**TEXT FOR ANALYSIS:**

Kebe Says - Dan McDonald's Blog

Home Data Center 3.0 -- Part 2: HDC's many uses

In the prior post, I mentioned a need for four active ethernet ports. These four ports are physical links to four distinct Ethernet networks. Joyent's SmartOS and Triton characterize these with NIC Tags. I just view them as distinct networks. They are all driven by the illumos igb(7d) driver (hmm, that man page needs updating) on HDC 3.0, and I'll specify them now:

  • igb0 - My home network.
  • igb1 - The external network. This port is directly attached to my FiOS Optical Network Terminal's Gigabit Ethernet port.
  • igb2 - My work network. Used for my workstation, and "external" NIC Tag for my work-at-home Triton deployment, Kebecloud.
  • igb3 - Mostly unused for now, but connected to Kebecloud's "admin" NIC Tag.

**STORED DATA:**
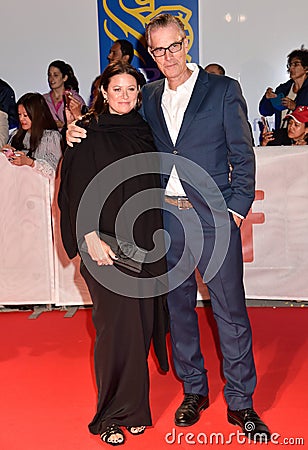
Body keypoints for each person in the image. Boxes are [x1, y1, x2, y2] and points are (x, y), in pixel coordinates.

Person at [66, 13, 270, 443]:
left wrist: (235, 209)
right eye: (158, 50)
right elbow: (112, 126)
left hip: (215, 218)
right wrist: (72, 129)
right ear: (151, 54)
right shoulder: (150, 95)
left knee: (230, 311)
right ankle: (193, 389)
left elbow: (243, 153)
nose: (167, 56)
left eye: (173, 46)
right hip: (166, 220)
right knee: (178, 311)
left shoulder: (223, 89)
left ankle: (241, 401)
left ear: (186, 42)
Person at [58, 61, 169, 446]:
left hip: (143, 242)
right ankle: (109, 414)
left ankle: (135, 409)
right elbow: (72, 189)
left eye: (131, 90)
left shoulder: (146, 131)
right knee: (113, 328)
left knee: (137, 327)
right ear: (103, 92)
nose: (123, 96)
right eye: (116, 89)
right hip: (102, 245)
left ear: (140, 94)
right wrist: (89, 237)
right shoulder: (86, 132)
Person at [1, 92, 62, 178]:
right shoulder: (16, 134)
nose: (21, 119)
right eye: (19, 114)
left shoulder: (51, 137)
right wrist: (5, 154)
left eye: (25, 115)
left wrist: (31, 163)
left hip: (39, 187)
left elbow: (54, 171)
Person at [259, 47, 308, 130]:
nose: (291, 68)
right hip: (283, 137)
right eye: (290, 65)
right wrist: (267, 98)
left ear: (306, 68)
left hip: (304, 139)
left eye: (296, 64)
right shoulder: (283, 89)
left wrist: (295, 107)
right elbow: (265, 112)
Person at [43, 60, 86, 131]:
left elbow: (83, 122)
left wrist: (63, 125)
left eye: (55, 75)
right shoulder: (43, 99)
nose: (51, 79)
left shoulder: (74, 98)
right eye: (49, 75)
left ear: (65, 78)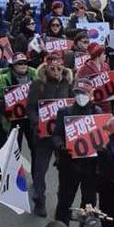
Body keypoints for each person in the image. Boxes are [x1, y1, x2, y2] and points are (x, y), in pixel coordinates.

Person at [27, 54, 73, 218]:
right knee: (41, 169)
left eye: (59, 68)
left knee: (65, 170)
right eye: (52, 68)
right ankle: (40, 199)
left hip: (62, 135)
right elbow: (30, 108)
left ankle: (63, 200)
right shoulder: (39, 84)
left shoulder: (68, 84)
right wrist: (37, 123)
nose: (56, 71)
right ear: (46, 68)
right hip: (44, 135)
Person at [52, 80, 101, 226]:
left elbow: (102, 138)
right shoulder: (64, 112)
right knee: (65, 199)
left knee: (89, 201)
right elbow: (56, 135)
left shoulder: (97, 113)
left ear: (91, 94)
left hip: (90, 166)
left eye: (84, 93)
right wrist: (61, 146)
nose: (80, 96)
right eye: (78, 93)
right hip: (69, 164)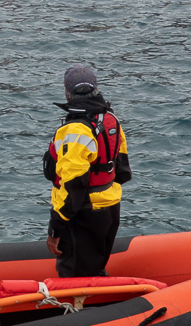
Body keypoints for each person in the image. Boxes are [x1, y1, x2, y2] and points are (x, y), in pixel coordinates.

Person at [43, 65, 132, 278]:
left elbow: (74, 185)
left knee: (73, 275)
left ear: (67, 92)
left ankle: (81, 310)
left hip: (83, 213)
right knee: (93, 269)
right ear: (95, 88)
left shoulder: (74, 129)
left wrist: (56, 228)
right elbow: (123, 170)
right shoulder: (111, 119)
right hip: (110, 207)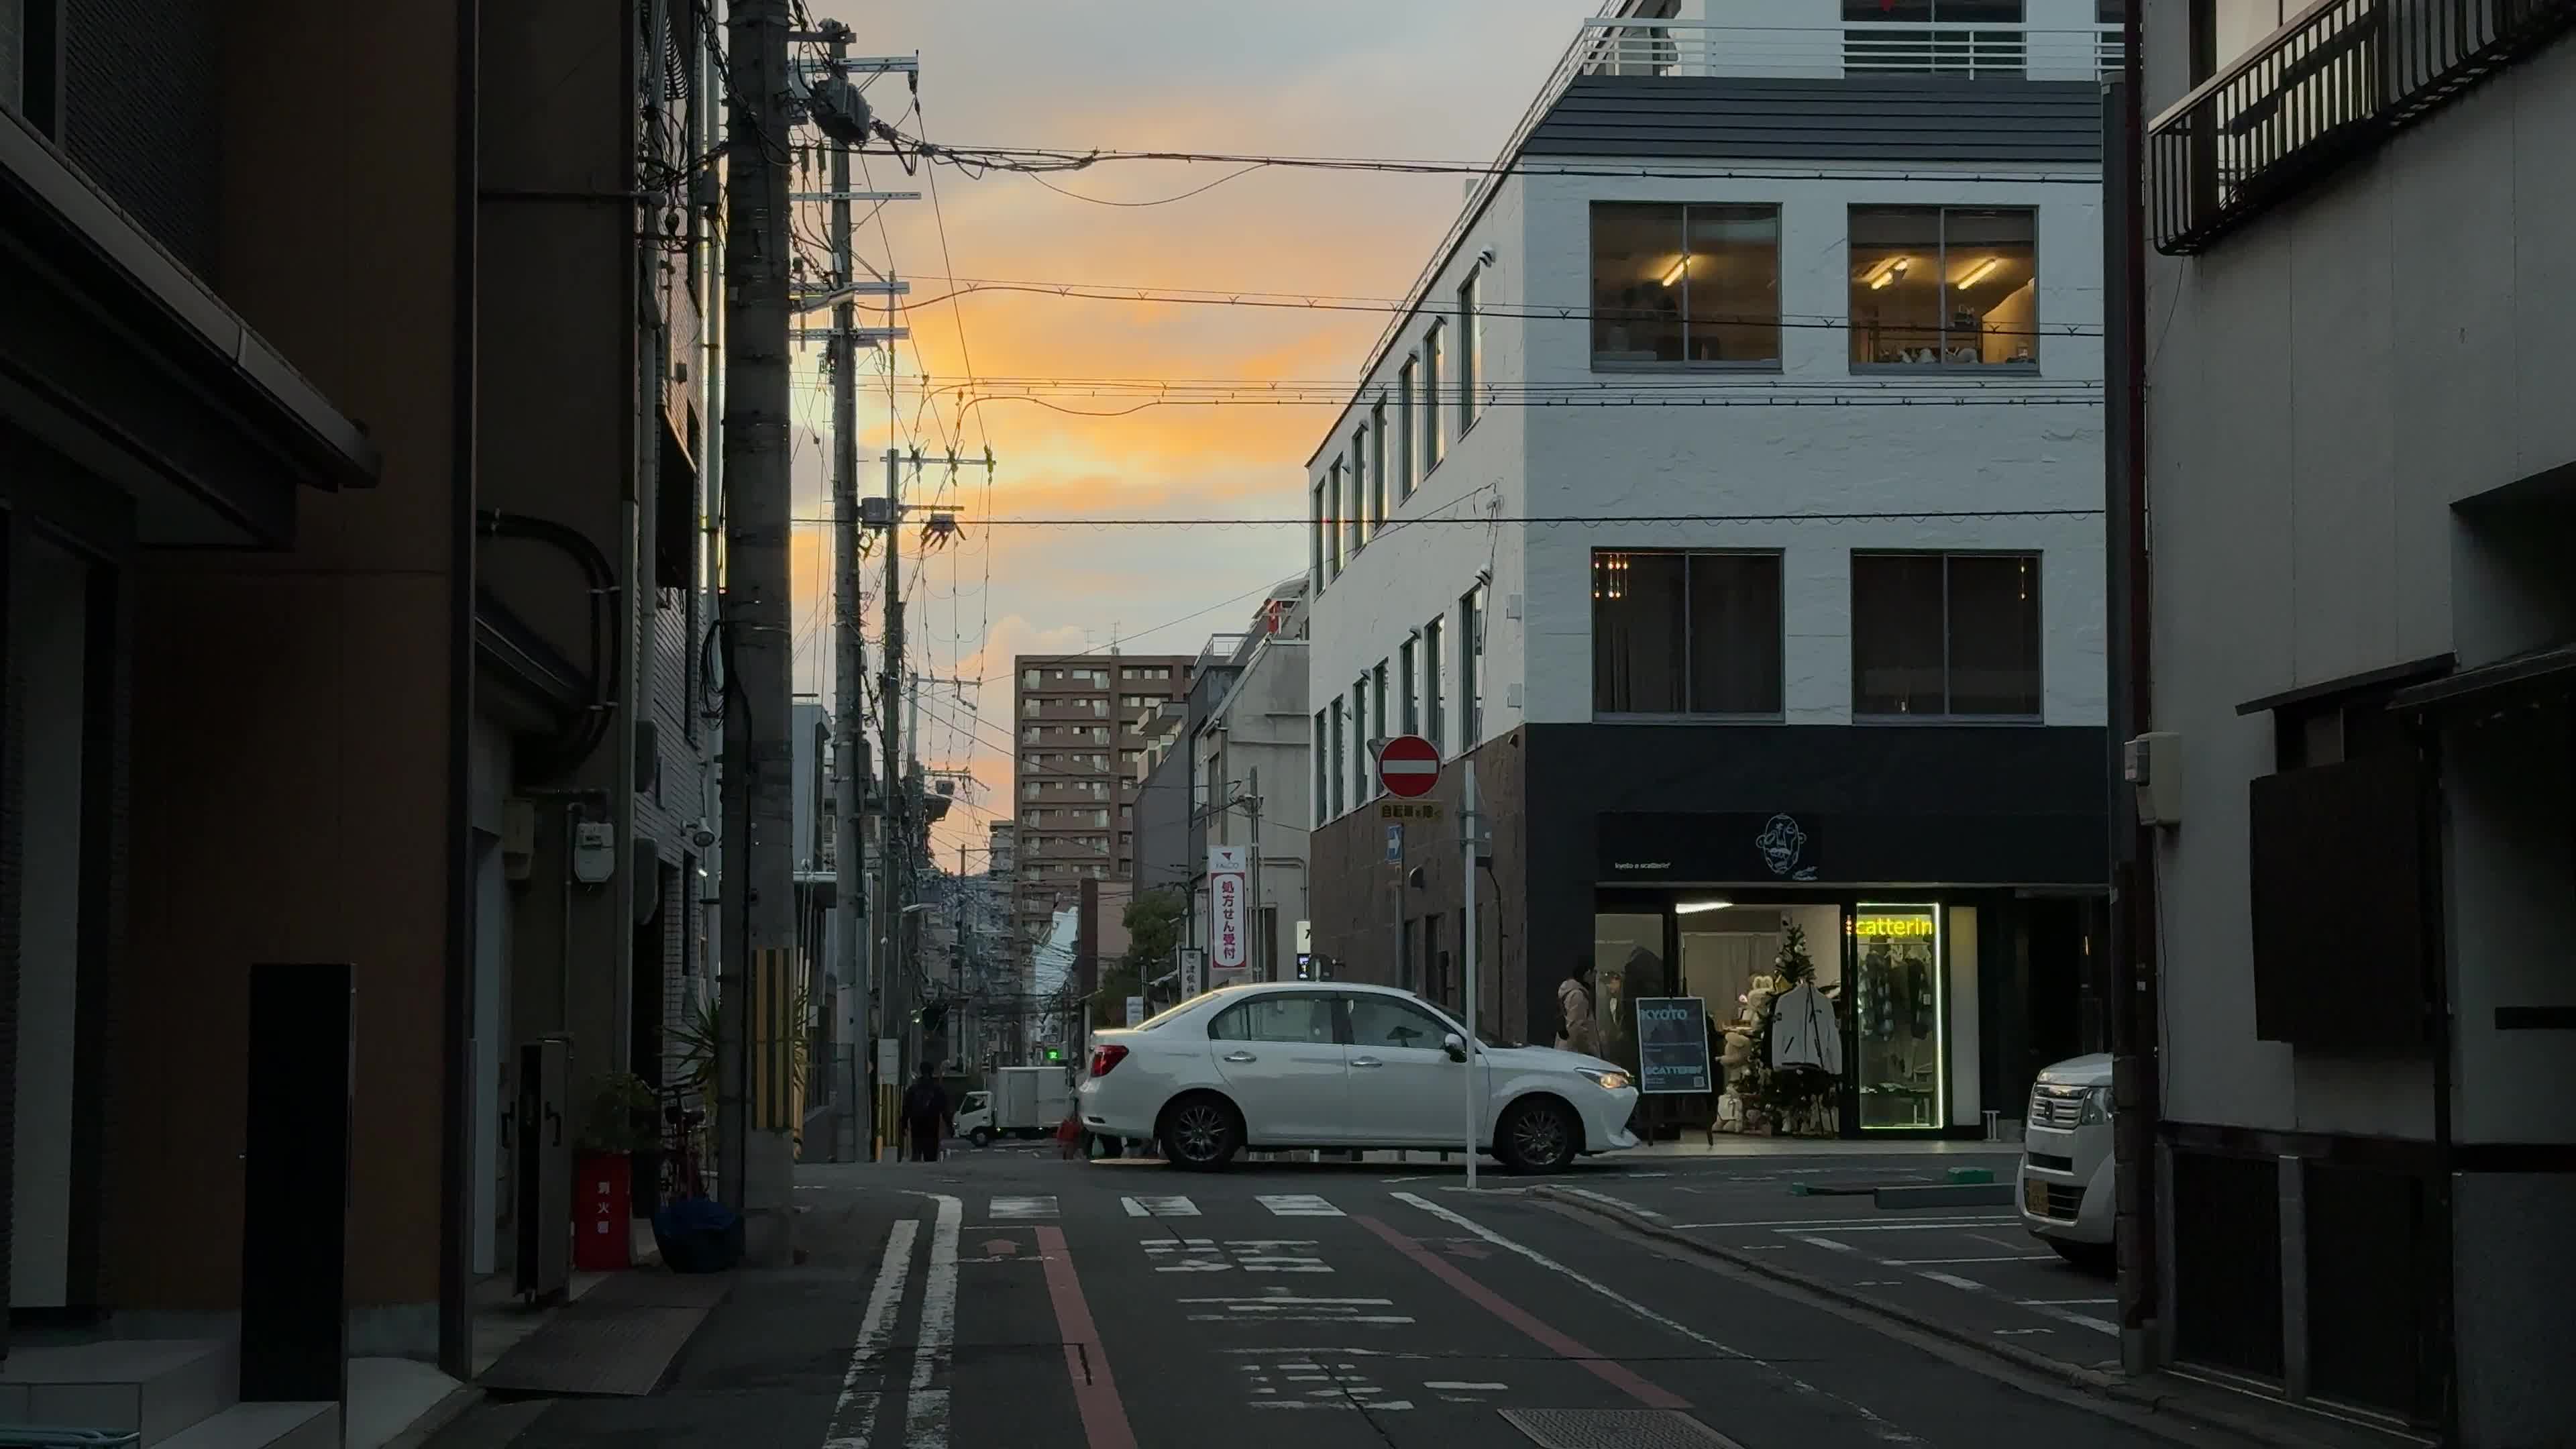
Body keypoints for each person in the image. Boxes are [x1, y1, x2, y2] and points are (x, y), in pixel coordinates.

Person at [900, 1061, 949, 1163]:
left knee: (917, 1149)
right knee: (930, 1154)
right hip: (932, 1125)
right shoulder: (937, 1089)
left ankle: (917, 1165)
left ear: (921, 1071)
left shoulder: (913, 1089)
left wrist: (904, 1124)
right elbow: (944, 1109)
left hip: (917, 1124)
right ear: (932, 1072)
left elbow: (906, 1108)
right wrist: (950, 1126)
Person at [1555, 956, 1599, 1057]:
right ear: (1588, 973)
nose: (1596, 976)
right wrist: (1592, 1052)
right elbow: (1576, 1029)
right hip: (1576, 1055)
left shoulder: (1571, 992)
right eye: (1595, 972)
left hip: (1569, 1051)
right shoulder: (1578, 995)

**TO DO:**
1. In the home data center post, which port connects directly to the Gigabit Ethernet port of the FiOS Optical Network Terminal?
2. Rewrite the passage of the home data center post between "Kebe Says - Dan" and "Triton deployment, Kebecloud.", inclusive, substituting "desktop" for "workstation".

**ANSWERS TO THE EXERCISE:**
1. igb1

2.
Kebe Says - Dan McDonald's Blog

Home Data Center 3.0 -- Part 2: HDC's many uses

In the prior post, I mentioned a need for four active ethernet ports. These four ports are physical links to four distinct Ethernet networks. Joyent's SmartOS and Triton characterize these with NIC Tags. I just view them as distinct networks. They are all driven by the illumos igb(7d) driver (hmm, that man page needs updating) on HDC 3.0, and I'll specify them now:

  • igb0 - My home network.
  • igb1 - The external network. This port is directly attached to my FiOS Optical Network Terminal's Gigabit Ethernet port.
  • igb2 - My work network. Used for my desktop, and "external" NIC Tag for my work-at-home Triton deployment, Kebecloud.